John
Lavan is a poet living in the north of England who has been creating
poetry for the last five years, with some success in competitions and
in publishing. His poems are inspired by people and events in life, not
by any fanciful flights. He believes that every person has a unique,
tender soft spot at the center of their humanity and it is the poet’s
mission to reach that place inside oneself and then express from that
place in sound and words. No mean task! Only then can a poet touch the
soft spot in the reader, and that is when a true connection occurs.

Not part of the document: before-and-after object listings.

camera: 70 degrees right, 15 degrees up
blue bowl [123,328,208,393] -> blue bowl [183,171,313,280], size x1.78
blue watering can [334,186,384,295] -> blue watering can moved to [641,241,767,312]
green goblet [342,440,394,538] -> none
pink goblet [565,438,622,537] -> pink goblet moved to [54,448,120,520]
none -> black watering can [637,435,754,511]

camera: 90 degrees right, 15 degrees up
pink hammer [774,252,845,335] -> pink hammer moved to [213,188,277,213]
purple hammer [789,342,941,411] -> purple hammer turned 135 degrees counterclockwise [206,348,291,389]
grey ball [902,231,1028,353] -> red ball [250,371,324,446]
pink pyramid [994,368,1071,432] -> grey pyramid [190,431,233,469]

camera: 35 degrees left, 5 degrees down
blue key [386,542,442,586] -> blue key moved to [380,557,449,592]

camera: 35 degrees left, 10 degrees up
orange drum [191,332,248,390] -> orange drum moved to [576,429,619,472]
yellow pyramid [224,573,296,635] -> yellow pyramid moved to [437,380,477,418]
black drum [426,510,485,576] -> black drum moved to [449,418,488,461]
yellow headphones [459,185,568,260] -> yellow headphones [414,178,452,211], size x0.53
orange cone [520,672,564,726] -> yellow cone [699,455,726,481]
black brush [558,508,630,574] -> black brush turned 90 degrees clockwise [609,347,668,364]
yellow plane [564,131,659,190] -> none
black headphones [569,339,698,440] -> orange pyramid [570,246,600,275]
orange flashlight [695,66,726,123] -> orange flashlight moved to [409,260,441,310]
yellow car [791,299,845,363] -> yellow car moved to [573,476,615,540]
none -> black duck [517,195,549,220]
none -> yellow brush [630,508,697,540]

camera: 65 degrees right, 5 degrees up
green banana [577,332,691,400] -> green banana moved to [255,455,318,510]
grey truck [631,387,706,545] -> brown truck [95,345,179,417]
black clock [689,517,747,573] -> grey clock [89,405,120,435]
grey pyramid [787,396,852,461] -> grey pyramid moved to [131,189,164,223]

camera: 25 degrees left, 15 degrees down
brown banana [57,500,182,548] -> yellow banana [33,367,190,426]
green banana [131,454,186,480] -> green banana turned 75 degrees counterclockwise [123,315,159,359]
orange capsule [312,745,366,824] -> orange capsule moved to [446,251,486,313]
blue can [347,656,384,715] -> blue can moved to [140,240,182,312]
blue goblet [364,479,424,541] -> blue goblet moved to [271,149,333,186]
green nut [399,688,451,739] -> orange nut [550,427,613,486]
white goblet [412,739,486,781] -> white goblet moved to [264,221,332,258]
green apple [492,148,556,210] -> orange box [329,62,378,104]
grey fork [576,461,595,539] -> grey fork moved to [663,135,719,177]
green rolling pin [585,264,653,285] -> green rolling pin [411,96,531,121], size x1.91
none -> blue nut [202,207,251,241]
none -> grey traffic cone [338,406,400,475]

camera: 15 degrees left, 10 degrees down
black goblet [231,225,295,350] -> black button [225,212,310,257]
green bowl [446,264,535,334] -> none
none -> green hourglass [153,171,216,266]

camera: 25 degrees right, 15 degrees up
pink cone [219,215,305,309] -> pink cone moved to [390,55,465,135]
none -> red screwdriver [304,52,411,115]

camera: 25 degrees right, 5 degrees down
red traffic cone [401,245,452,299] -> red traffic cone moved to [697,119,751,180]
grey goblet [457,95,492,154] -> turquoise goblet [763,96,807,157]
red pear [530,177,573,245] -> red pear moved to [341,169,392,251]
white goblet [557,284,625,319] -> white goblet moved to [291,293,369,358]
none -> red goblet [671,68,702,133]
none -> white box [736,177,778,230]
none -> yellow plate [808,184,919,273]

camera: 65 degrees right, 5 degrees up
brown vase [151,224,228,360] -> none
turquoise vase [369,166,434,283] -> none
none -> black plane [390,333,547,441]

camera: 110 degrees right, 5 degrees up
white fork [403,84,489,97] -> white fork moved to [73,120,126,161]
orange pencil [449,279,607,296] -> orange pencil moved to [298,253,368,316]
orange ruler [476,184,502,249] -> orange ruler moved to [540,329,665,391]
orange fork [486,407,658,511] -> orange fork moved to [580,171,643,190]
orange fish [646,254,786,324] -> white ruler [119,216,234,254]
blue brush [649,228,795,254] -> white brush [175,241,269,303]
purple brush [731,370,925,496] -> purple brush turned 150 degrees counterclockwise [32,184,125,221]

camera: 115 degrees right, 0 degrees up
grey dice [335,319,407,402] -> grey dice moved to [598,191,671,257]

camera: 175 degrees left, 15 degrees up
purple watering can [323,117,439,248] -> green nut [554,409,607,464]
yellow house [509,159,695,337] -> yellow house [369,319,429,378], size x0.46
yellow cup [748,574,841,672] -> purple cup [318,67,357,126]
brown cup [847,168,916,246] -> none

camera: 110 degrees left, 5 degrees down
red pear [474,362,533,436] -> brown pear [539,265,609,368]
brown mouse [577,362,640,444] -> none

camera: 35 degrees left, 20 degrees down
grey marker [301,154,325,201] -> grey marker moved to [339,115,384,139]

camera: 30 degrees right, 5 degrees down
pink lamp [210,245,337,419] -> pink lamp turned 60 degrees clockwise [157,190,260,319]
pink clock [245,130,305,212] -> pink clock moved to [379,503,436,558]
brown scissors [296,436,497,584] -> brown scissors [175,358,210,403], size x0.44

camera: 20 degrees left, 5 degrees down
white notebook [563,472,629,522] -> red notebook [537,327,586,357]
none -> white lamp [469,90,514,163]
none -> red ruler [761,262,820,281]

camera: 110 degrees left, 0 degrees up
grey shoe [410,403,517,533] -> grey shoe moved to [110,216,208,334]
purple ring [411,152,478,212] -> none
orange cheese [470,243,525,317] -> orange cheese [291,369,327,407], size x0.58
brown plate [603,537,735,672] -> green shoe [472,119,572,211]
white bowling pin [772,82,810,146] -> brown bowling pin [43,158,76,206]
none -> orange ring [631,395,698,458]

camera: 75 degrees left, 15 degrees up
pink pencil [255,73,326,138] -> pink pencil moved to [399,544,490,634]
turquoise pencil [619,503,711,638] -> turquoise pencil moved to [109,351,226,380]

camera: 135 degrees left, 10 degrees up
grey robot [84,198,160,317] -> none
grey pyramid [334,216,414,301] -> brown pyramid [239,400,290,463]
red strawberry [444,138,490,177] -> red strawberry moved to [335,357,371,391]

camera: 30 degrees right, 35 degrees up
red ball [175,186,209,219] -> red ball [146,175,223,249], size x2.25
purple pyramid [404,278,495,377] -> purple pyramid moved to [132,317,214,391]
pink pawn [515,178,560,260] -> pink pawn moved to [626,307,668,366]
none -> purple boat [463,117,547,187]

Explore more of his work at his blog, poemsfromreality. This poem is about the birth of a magical son. And this is a magical poem!
A Birth
By John Lavan
I’m painting windows
listening to noise outside;
teenagers shouting above an autumn wind.
Normal teenage girls, I guess.
Normal?
Back to Andrew’s birth and a room
–sky blue and white–high on a hill
in Yorkshire. For 40 minutes in a life
he seemed normal. Then
they said I should hold him
and so I did
as any firstborn father cradles–clumsily–
and he transformed:
“Down Syndrome probably,” they said.
Shock. Grievous. Tears soaked
through family. Loss
of expectation flowed.
We couldn’t see! Embarrassing now, unaware,
as I clumsily drip paint onto cold pink hands,
that a teacher had been born.
John, being the grandmother of an autistic child, I totally empathize. Without him in our lives, I would be an incomplete human being. He has taught me more than I could ever begin to repay. And done it with love.